Implementing g-pce for point collocation require us to generate samples from $R$ and transform them using $T$:
samples_r = distribution_r.sample(1000, rule="sobol")
samples_q = transform(samples_r)
The resulting samples can then be used to solve the equation above using regression-based method:
expansion = chaospy.generate_expansion(7, distribution_r)
evaluations = numpy.array([exponential_model(sample) for sample in samples_q.T])
model_approx = chaospy.fit_regression(expansion, samples_r, evaluations)
Note that for generating the expansion and the model approximation, we use the distribution from $R$, while for the model evaluation we use the transformed samples from $Q$.
The solution model can then be used to do analysis. Just remember that the model is defined with respect to $R$, not $Q$:
mean = chaospy.E(model_approx, distribution_r)
std = chaospy.Std(model_approx, distribution_r)
(mean[:5].round(5), std[:5].round(5))
(array([10. , 9.89956, 9.80022, 9.70198, 9.60482]), array([1. , 0.98159, 0.9644 , 0.94841, 0.93361]))
Plotting the final results:
pyplot.fill_between(coordinates, mean-std, mean+std, alpha=0.6)
pyplot.plot(coordinates, mean)
pyplot.axis([0, 6, 0, 10])
pyplot.show()
Implementing g-pce for pseudo-spectral projection require us to generate nodes and weights from $R$ and transform the nodes using $T$:
nodes_r, weights_r = chaospy.generate_quadrature(10, distribution_r, rule="gaussian")

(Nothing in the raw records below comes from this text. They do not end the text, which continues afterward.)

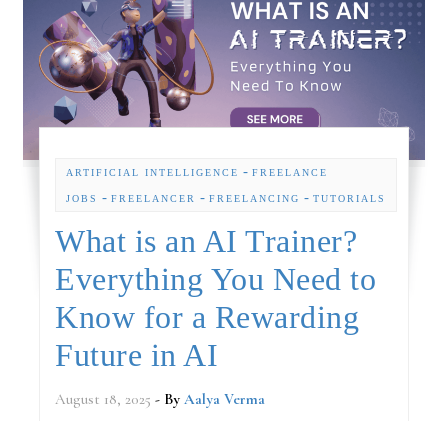
-
ARTIFICIAL INTELLIGENCE
FREELANCE
-
-
-
JOBS
FREELANCER
FREELANCING
TUTORIALS
What is an AI Trainer?
Everything You Need to
Know for a Rewarding
Future in AI
August 18, 2025
- By
Aalya Verma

nodes_q = transform(nodes_r)
The resulting samples can then be used to solve the equation above using the quadrature-based method:
expansion = chaospy.generate_expansion(7, distribution_r)
evaluations = numpy.array([exponential_model(sample) for sample in nodes_q.T])
model_approx = chaospy.fit_quadrature(expansion, nodes_r, weights_r, evaluations)
Note that for generating the expansion and the model approximation, we use the nodes and weights from $R$, while for the model evaluation we use the transformed samples from $Q$.
The solution model, defined with respect to $R$ can then be used to do analysis:
mean = chaospy.E(model_approx, distribution_r)
std = chaospy.Std(model_approx, distribution_r)
(mean[:5].round(5), std[:5].round(5))
(array([10. , 9.89956, 9.80022, 9.70198, 9.60482]), array([1. , 0.98159, 0.9644 , 0.94841, 0.93361]))
Plotting the final results:
pyplot.fill_between(coordinates, mean-std, mean+std, alpha=0.6)
pyplot.plot(coordinates, mean)
pyplot.axis([0, 6, 0, 10])
pyplot.show()
The assumption with generalized polynomial chaos expansion is that there exists a smooth mapping to a stochastic independent variable. However, such a mapping does not always exists. In those cases making an orthogonal expansion directly on the dependent variable using Cholesky decomposition. This can be done as follows:
expansion = chaospy.generate_expansion(5, distribution_q, rule="cholesky")
expansion[:5].round(10)
polynomial([1.0, q1-1.0, -0.9*q1+q0-9.1, q1**2-2.0*q1+0.9, -0.9*q1**2+q0*q1-8.2*q1-q0+9.1])
The method is known to be numerical unstable, so it is important to verify that the expansion is indeed orthogonal:
chaospy.Corr(expansion[-10:], distribution).round(5)
array([[ 1., -0., 0., -0., 0., -0., 0., 0., -0., 0.], [-0., 1., 0., -0., -0., -0., -0., -0., -0., -0.], [ 0., 0., 1., 0., 0., 0., 0., -0., -0., -0.], [-0., 0., 0., 1., 0., -0., -0., 0., 0., -0.], [-0., 0., -0., 0., 1., -0., 0., 0., -0., -0.], [ 0., 0., 0., 0., 0., 1., -0., -0., -0., -0.], [-0., -0., -0., -0., 0., -0., 1., -0., 0., 0.], [-0., -0., -0., 0., 0., -0., 0., 1., 0., 0.], [-0., 0., -0., 0., -0., -0., 0., -0., 1., 0.], [ 0., -0., 0., -0., 0., -0., 0., -0., 0., 1.]])
This expansion can be used with point collocation method directly:
samples_q = distribution_q.sample(1000, rule="sobol")
evaluations = numpy.array([exponential_model(sample) for sample in samples_q.T])
model_approx = chaospy.fit_regression(expansion, samples_q, evaluations)
mean = chaospy.E(model_approx, distribution_q)
std = chaospy.Std(model_approx, distribution_q)
(mean[:5].round(5), std[:5].round(5))
(array([10. , 9.89956, 9.80022, 9.70198, 9.60482]), array([1. , 0.98159, 0.9644 , 0.94841, 0.93361]))
pyplot.fill_between(coordinates, mean-std, mean+std, alpha=0.6)
pyplot.plot(coordinates, mean)
pyplot.axis([0, 6, 0, 10])
pyplot.show()
For more details on this methodology, you can read the journal article Multivariate Polynomial Chaos Expansions with Dependent Variables.